India successfully conducted the night trial of surface-to-surface nuclear-capable short-range ballistic missile Prithvi-II.
- Earlier, Intermediate Range Ballistic Missile Agni-IV was tested which can travel as far as 4,000 km.
- Prithvi-II is an indigenously developed Surface-to-Surface Missile Short-Range Ballistic Missile (SRBM), which has a range of around 250 km-350km and can carry a one tonne payload.
- Prithvi II class is a single-stage liquid-fueled missile that has warhead mounting capability of 500 kg-1000kg.
- The missile is a proven system and is capable of striking targets with a very high degree of precision.
- The state-of-the-art missile uses an advanced inertial guidance system with manoeuvring trajectory to hit its target.
- It was initially developed for the Indian Air Force as its primary user and was later inducted into the Indian Army as well.
- While the missile was inducted into India’s Strategic Forces Command for the first time in 2003, it was the first missile developed under the IGMDP.
- Developed by: Defence Research and Development Organisation (DRDO) of India under its Integrated Guided Missile Development Programme (IGMDP).
The Prithvi missile system:
- Itcomprises various tactical Surface-to-Surface Short-Range Ballistic Missiles (SRBM).
- Its development began in 1983, and it was India’s first indigenous ballistic missile.
- It was first test-fired in 1988, from Sriharikota, SHAR Centre.

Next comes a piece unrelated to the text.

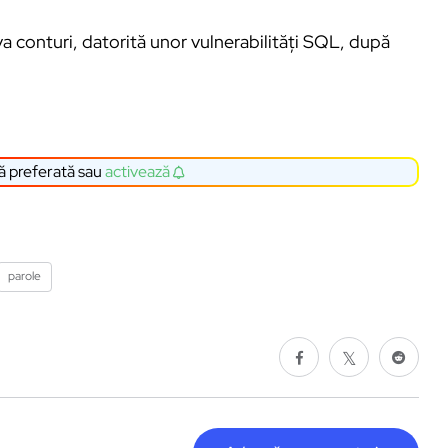
va conturi, datorită unor vulnerabilități SQL, după
ă preferată sau
activează
parole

- It has a range of from 150 to 300 km.
- The naval variant of Prithvi I and Prithvi III class missiles have the code-name Dhanush.
- The propulsion technology was likely based on the Soviet SA-2 surface-to-air missile.

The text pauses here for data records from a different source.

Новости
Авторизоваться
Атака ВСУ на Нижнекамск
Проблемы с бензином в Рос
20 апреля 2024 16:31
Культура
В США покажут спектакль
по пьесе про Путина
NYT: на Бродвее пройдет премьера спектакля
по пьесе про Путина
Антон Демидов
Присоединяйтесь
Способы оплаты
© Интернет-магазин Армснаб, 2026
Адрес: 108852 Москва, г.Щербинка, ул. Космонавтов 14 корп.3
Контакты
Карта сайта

Soviet SA-2 Surface-to-Air Missile:
- Developed in the mid-1950s, the Soviet SA-2 surface-to-air missile was the first effective Soviet Union surface-to-air missile.

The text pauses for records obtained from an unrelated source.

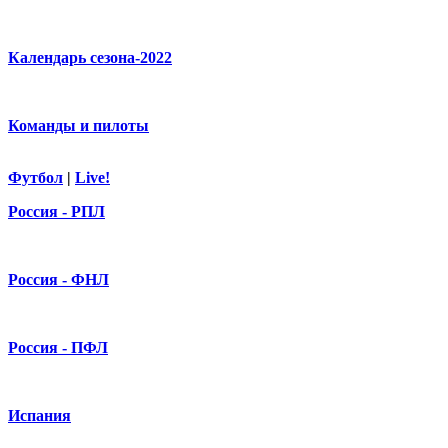
Календарь сезона-2022
Команды и пилоты
Футбол
|
Live!
Россия - РПЛ
Россия - ФНЛ
Россия - ПФЛ
Испания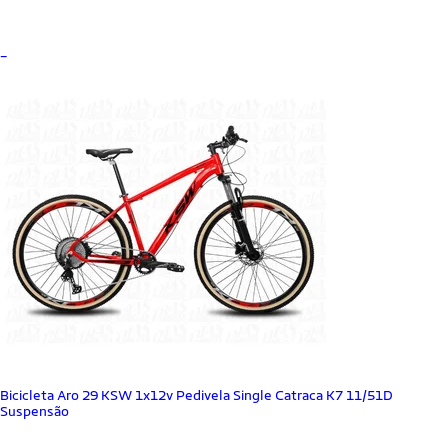
_
Bicicleta Aro 29 KSW 1x12v Pedivela Single Catraca K7 11/51D
Suspensão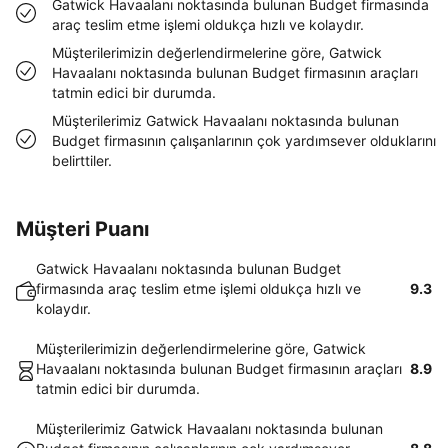
Gatwick Havaalanı noktasında bulunan Budget firmasında
araç teslim etme işlemi oldukça hızlı ve kolaydır.
Müşterilerimizin değerlendirmelerine göre, Gatwick
Havaalanı noktasında bulunan Budget firmasının araçları
tatmin edici bir durumda.
Müşterilerimiz Gatwick Havaalanı noktasında bulunan
Budget firmasının çalışanlarının çok yardımsever olduklarını
belirttiler.
Müşteri Puanı
Gatwick Havaalanı noktasında bulunan Budget
firmasında araç teslim etme işlemi oldukça hızlı ve
9.3
kolaydır.
Müşterilerimizin değerlendirmelerine göre, Gatwick
Havaalanı noktasında bulunan Budget firmasının araçları
8.9
tatmin edici bir durumda.
Müşterilerimiz Gatwick Havaalanı noktasında bulunan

- Developed as a missile for the battlefield, it could carry a nuclear warhead in its role as a tactical nuclear weapon.
- The Prithvi I missiles have been in service with the Indian Army since 1994.
- Reportedly, Prahar missiles are replacing with Prithvi I missiles.
- Prithvi II missiles have been in service since 1996.
- Prithvi III having a more extended range of 350 km, was successfully test-fired in 2004.